Sash   The part of the window which contains the glass.

Secondary Glazing  Adding an extra panel of glass or acrylic to existing windows.

Sill   The horizontal, bottom section of the main frame.

Single Hung Window   A window in which one sash slides vertically and the other sash is fixed.

Single-strength Glass   Glass with a thickness of approximately 3/32?.

Slider Window   A window in which the sash move horizontally. Sliders are available in a 2- or 3-lite configuration, with the 3-lite having operable end vents.

Sloped Sill   The sill of the window that has a downward slope to the outside. This sill has sufficient degree of slope to aid in water runoff.

Solar Heat Gain Coefficient  ( SHGC) The percentage of heat gained from both direct sunlight and absorbed heat. The smaller the number, the greater the ability to reduce solar heat gain.

Spacer   Material placed between two or more pieces of glass in order to maintain a uniform width between the glass, and prevent sealant distortion.

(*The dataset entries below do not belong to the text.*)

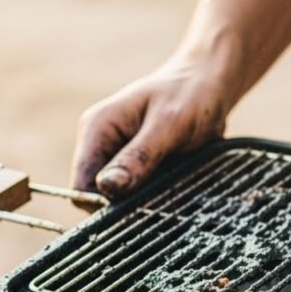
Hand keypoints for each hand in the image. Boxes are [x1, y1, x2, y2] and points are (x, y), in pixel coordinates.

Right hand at [71, 55, 231, 205]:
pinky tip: (177, 185)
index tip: (136, 208)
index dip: (102, 205)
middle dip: (127, 204)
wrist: (210, 83)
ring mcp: (120, 156)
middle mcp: (103, 145)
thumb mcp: (168, 125)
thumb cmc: (189, 95)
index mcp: (98, 131)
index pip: (80, 186)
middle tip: (163, 197)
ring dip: (146, 201)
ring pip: (122, 198)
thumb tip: (108, 188)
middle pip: (100, 196)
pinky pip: (141, 191)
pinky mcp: (140, 165)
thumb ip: (139, 156)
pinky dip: (157, 194)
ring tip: (174, 188)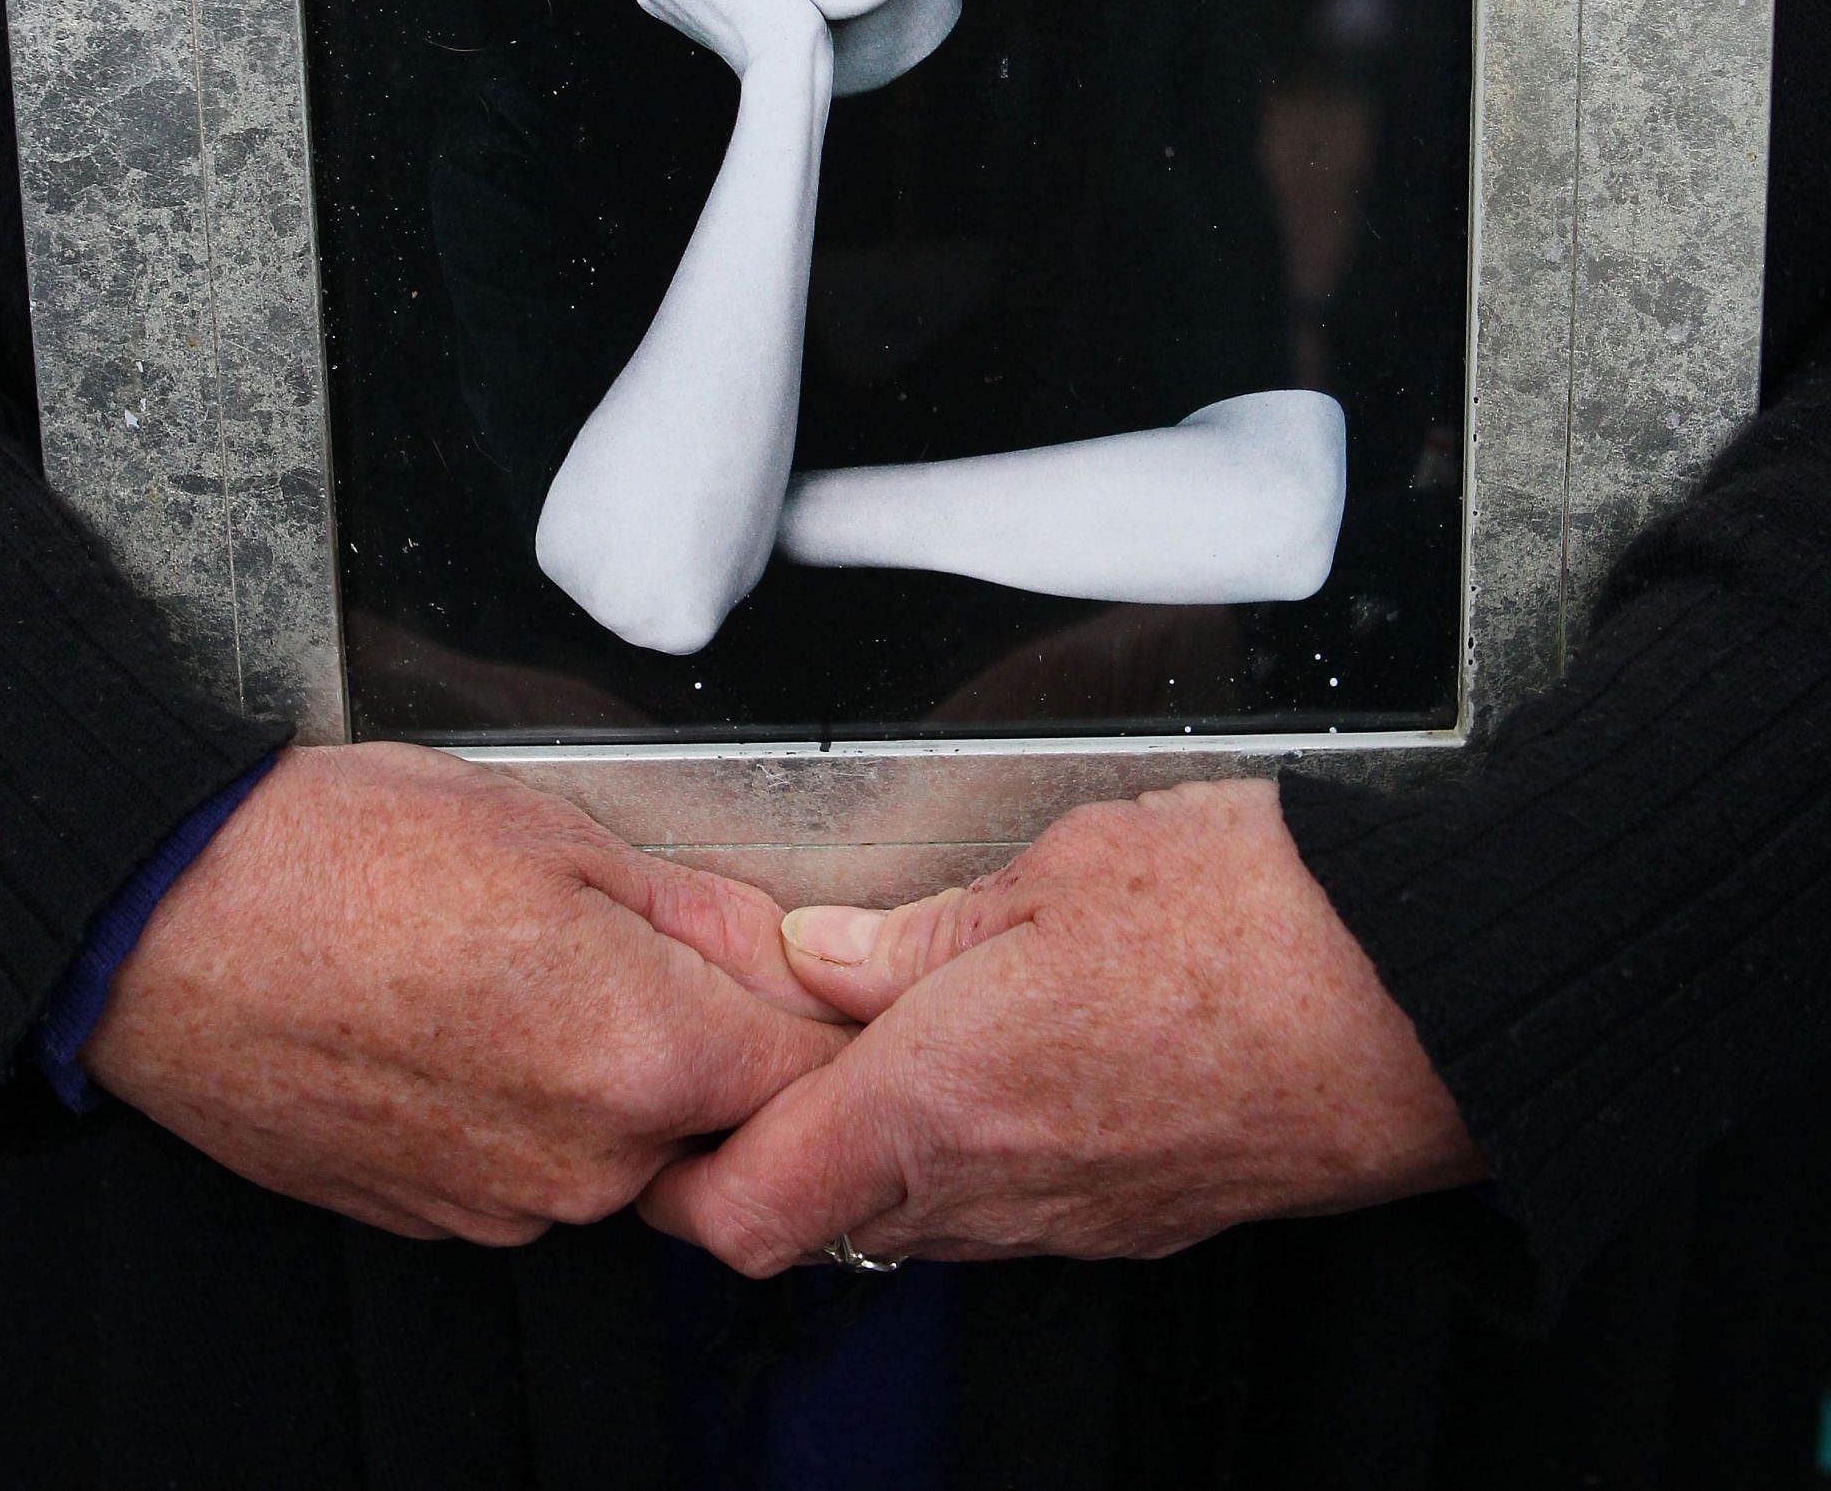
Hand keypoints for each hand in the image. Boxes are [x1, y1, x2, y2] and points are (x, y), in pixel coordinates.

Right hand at [84, 743, 845, 1243]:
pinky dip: (528, 1105)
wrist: (173, 924)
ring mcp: (507, 1206)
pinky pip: (534, 1169)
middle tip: (640, 942)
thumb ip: (703, 910)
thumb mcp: (559, 832)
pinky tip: (466, 1016)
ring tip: (522, 967)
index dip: (826, 1020)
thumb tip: (791, 950)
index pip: (816, 1076)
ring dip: (611, 1074)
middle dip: (710, 1039)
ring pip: (624, 1146)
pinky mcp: (438, 1219)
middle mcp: (588, 1161)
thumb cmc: (346, 857)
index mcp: (645, 1052)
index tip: (816, 983)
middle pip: (722, 1119)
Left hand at [640, 779, 1481, 1271]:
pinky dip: (972, 1156)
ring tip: (887, 1038)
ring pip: (913, 1222)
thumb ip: (916, 932)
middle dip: (772, 1150)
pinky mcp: (1143, 1220)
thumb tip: (817, 958)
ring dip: (873, 1152)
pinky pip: (1011, 1214)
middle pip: (818, 1224)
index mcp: (940, 1098)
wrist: (1422, 1001)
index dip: (678, 1183)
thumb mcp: (1055, 867)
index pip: (746, 1211)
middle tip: (770, 1049)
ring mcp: (1074, 1220)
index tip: (668, 1113)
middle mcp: (997, 1189)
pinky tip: (1004, 1060)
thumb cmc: (1254, 919)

Tempered Glass   Glass with a surface compression of not less than 10,000 psi, or an edge compression of not less than 9,700 psi. When broken, the glass breaks into pebbles instead of shards.

Ultraviolet light (UV). The invisible rays of the spectrum that are outside of the visible spectrum at its short-wavelength violet end. Ultraviolet rays are found in everyday sunlight and can cause fading of paint finishes, carpets, and fabrics.

U-value  Amount of heat transferred through a material. The lower the U-value, the slower the rate of heat flow and the better the insulating quality.

Visible Light Transmittance   The percentage of light that is transmitted through glass in the visible light spectrum (380 to 720 nanometers). The higher the number the higher the percentage of visible light transmitted through the window.

Weep Slots   Slots or holes in the sill (bottom) member of the sash frame that allows water to escape. Weep flaps add a vinyl flap to keep insects out.

WERS Australia’s Window Energy Rating Scheme.